Restrição
Imagine um dia tranquilo. Céu azul, solzão, você andando na rua distraído, curtindo o clima e a caminhada.
De repente você passa na frente de uma casa e tem um desses cachorros histéricos que não param de latir para qualquer um que passa por ali. Se não houvesse grade o cachorro avançaria em você, tal a agressividade do animal.
Você passa e a casa fica para trás. Mas alguma coisa mudou. Mesmo protegido você tomou um susto e foi arrancado de sua languidez. Pode ser que seu estado de espírito tranquilo e distraído demore um pouco para ser recuperado. E também ficou uma memória daquela casa, daquela situação desagradável.
Bem, têm pessoas que são casas com cachorros histéricos a latir dia e noite. Elas podem estar em silêncio, mas o seu íntimo grita e projeta em quem lhe cerca - ou mesmo em quem só esteja de passagem - todo o seu descontentamento, seja com as grades, seja com a ração, seja com sua própria carência.
O que precisa ser percebido aqui é que a linguagem do animal é quase que ininteligível. São os instintos e os seus ruídos que se precipitam. E por mal poderem ser entendidos, tornam-se apenas o estorvo que é: uma projeção agressiva de um incômodo latente.

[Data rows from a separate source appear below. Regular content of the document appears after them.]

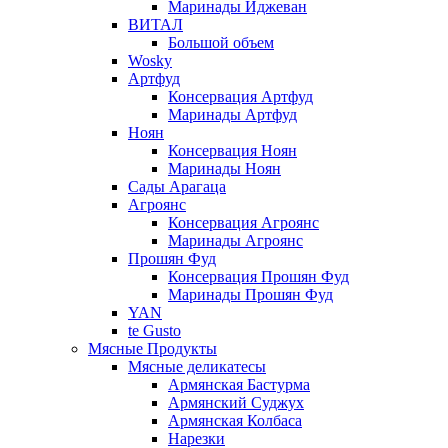
Маринады Иджеван
ВИТАЛ
Большой объем
Wosky
Артфуд
Консервация Артфуд
Маринады Артфуд
Ноян
Консервация Ноян
Маринады Ноян
Сады Арагаца
Агроянс
Консервация Агроянс
Маринады Агроянс
Прошян Фуд
Консервация Прошян Фуд
Маринады Прошян Фуд
YAN
te Gusto
Мясные Продукты
Мясные деликатесы
Армянская Бастурма
Армянский Суджух
Армянская Колбаса
Нарезки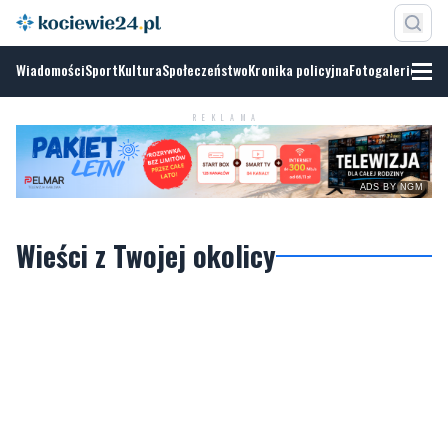
Wiadomości
Sport
Kultura
Społeczeństwo
Kronika policyjna
Fotogalerie
REKLAMA
ADS BY NGM
Wieści z Twojej okolicy
Pomorze
Trójmiasto
Powiat wejherowski
Wejherowo
Reda
Rumia
Gmina Choczewo
Gmina Gniewino
Gmina Linia
Gmina Luzino
Gmina Łęczyce
Gmina Szemud
Gmina Wejherowo
Powiat pucki
Puck
Hel
Władysławowo
Jastarnia
Gmina Kosakowo
Gmina Krokowa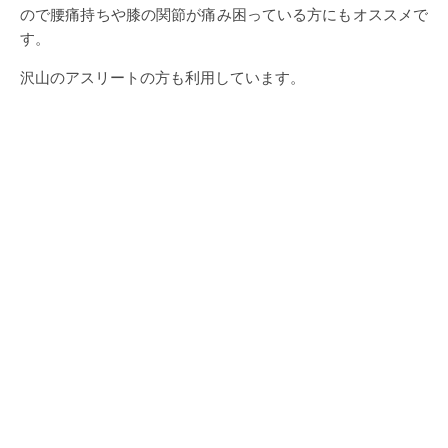
ので腰痛持ちや膝の関節が痛み困っている方にもオススメで
す。
沢山のアスリートの方も利用しています。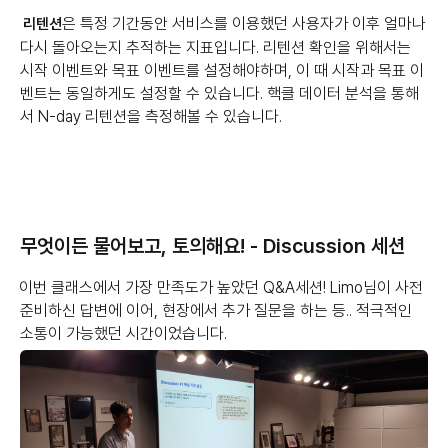
은 특정 기간동안 서비스를 이용했던 사용자가 이후 얼마나
리텐션
다시 돌아오는지 추적하는 지표입니다. 리텐션 확인을 위해서는
시작 이벤트와 목표 이벤트를 설정해야하며, 이 때 시작과 목표 이
벤트는 동일하게도 설정할 수 있습니다. 핵클 데이터 분석을 통해
서 N-day 리텐션을 측정해볼 수 있습니다.
무엇이든 물어보고, 토의해요! - Discussion 세션
이번 클래스에서 가장 만족도가 높았던 Q&A세션! Limo님이 사전
준비하신 답변에 이어, 현장에서 추가 질문을 하는 등.. 적극적인
소통이 가능했던 시간이었습니다.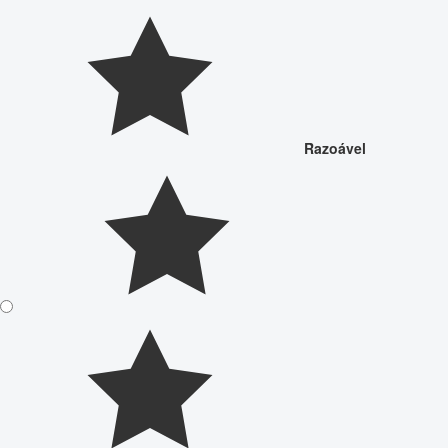
Razoável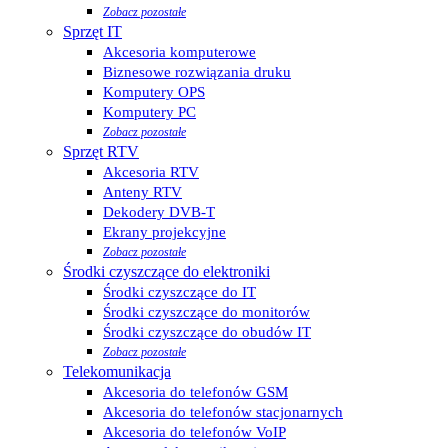
Zobacz pozostałe
Sprzęt IT
Akcesoria komputerowe
Biznesowe rozwiązania druku
Komputery OPS
Komputery PC
Zobacz pozostałe
Sprzęt RTV
Akcesoria RTV
Anteny RTV
Dekodery DVB-T
Ekrany projekcyjne
Zobacz pozostałe
Środki czyszczące do elektroniki
Środki czyszczące do IT
Środki czyszczące do monitorów
Środki czyszczące do obudów IT
Zobacz pozostałe
Telekomunikacja
Akcesoria do telefonów GSM
Akcesoria do telefonów stacjonarnych
Akcesoria do telefonów VoIP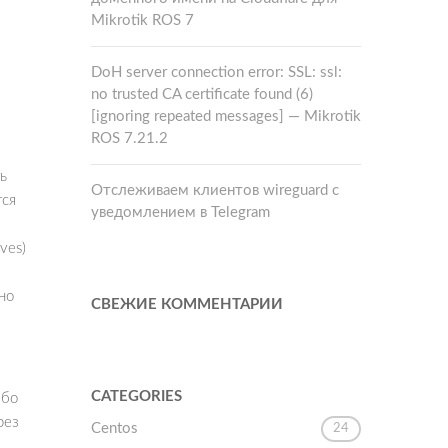
Mikrotik ROS 7
DoH server connection error: SSL: ssl:
no trusted CA certificate found (6)
[ignoring repeated messages] — Mikrotik
ROS 7.21.2
ь
Отслеживаем клиентов wireguard с
тся
уведомлением в Telegram
ves)
но
СВЕЖИЕ КОММЕНТАРИИ
CATEGORIES
ибо
рез
Centos
24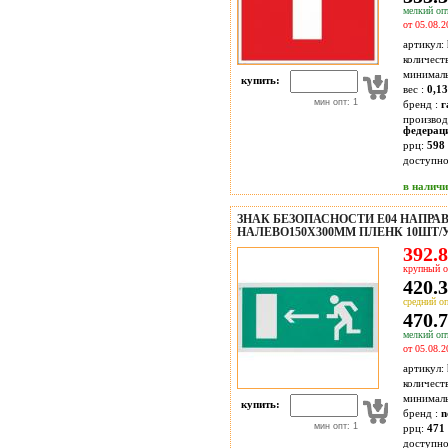
мелкий опт
от 05.08.2
артикул:
количест
минимал
купить:
вес :
0,13
мин опт: 1
бренд :
г
производ
федерац
ррц:
598 
доступн
в налич
ЗНАК БЕЗОПАСНОСТИ E04 НАПРА
НАЛЕВО150X300ММ ПЛЕНК 10ШТ/
392.8
крупный о
420.3
средний оп
470.7
мелкий опт
от 05.08.2
артикул:
количест
минимал
купить:
бренд :
n
мин опт: 1
ррц:
471 
доступн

Veja que o cachorro, por si, não tem consciência de ser um incômodo. Pelo contrário, talvez ele só tenha certa percepção de estar incomodado. Ou talvez nem isso. Talvez ele sinta o incômodo, mas nem o perceba. Infelizmente é mais comum do que imaginamos.
O ponto aqui é: o cachorro faz parte do ecossistema da casa. A casa faz parte da rua. A rua, do bairro e assim seguimos... É bonito pensar que alguma ajuda externa poderia sanar o problema. Existe esse sonho meio ingênuo, meio romântico da pessoa que vai se atrever a colocar a mão nas grades e persistentemente vai tentar conquistar a confiança e a amizade do animal. Aquela figura arquetípica da pessoa amiga-da-vizinhança que carrega consigo um saco de miolo de pão para distribuir por aí... Essas pessoas até existem. Mas, de fato, elas não podem fazer muito se o problema é sistêmico. Se é o dono da casa o agressivo, ou se falta ração, ou se o espaço é muito pequeno e ninguém se digna a levar o cachorro para passear, socializar, distrair, enfim.
Tudo isso é uma metáfora, mas ninguém duvida que o cachorro, descontente, queria mesmo era estar na rua, debaixo do céu azul, passeando distraído e tranquilo. Não digo que não precisamos de grades, só não podemos passar a vida por detrás delas.
Como você tem lidado com as suas projeções?